DIRECTIVES
a: According to the open access text, what does Springer Compact combine into a single annual payment?
b: Carry on the text about Springer Compact and open access publishing, starting after its final sentence.

TEXT EXCERPT
——
Many publishers now offer a ‘hybrid’ OA model, which requires institutions to purchase subscriptions to journals, but then also to pay Article Processing Charges to make individual papers available open access in those same journals. Therefore institutions are paying to make their own research available as open access but then also buying this research again as part of their subscriptions.

Springer Compact seeks to rectify this by combining subscription costs and open access fees into a single annual payment. This radical move will see papers automatically made available via the Gold route if the lead author’s institution subscribes to the journal that the paper is due to be published in. Springer hope that this will allow a far greater amount of research to be made available open access, and will reduce the administration time for processing such requests.
——
Collection entries:

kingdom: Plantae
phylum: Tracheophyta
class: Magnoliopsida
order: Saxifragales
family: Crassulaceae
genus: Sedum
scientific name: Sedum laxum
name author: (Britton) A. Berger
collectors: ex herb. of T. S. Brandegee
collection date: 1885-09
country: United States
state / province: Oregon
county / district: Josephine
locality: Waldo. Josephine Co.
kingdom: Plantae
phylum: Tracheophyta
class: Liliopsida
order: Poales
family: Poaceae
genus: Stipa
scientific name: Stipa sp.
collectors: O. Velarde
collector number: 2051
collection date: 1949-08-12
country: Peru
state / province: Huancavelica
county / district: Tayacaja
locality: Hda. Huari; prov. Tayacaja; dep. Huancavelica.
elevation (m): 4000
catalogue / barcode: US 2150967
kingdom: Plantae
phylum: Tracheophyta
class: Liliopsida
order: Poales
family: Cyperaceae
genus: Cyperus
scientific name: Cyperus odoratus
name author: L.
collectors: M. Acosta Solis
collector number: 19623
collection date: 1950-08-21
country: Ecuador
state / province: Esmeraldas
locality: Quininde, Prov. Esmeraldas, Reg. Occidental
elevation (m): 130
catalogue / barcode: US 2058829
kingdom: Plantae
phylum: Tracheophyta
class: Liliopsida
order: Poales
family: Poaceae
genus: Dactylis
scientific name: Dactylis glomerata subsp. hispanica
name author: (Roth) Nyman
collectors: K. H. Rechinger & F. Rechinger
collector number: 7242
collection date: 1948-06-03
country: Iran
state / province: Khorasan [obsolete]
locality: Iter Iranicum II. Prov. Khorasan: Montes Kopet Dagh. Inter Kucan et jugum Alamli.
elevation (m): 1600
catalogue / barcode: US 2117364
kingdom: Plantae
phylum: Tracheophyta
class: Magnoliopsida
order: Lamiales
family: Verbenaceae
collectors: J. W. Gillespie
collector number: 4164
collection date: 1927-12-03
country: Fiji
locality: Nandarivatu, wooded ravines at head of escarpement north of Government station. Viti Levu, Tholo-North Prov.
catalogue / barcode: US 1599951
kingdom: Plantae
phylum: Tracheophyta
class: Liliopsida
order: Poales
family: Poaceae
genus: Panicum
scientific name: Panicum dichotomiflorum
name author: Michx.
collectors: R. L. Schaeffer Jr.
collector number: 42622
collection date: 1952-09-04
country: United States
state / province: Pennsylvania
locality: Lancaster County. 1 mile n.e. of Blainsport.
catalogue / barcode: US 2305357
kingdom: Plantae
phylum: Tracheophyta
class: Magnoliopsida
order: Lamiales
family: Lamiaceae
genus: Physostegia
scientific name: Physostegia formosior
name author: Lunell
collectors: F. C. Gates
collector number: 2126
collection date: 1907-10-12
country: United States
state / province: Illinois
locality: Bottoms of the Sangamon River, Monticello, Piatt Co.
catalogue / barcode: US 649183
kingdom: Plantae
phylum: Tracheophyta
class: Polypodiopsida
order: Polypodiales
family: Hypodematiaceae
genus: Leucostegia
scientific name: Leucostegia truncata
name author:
——
ANSWERS FOR THIS EXERCISE
a: Subscription costs and open access fees.

b:
The University of Surrey Library has signed up to the pilot scheme which will run until December 2018. To take advantage of Springer Compact at the University of Surrey:

  • Make sure that the article is to be published in an eligible Open Choice journal
  • Ensure that the corresponding author is at the University of Surrey – use your institutional email address
  • Publish an Original Paper or Review Paper

Once an article has been accepted and recognised as being eligible for Springer Compact, the SRI Open Access team will be asked to verify that the lead author is at the University of Surrey. Once this has been done the paper will be automatically made available open access on publication.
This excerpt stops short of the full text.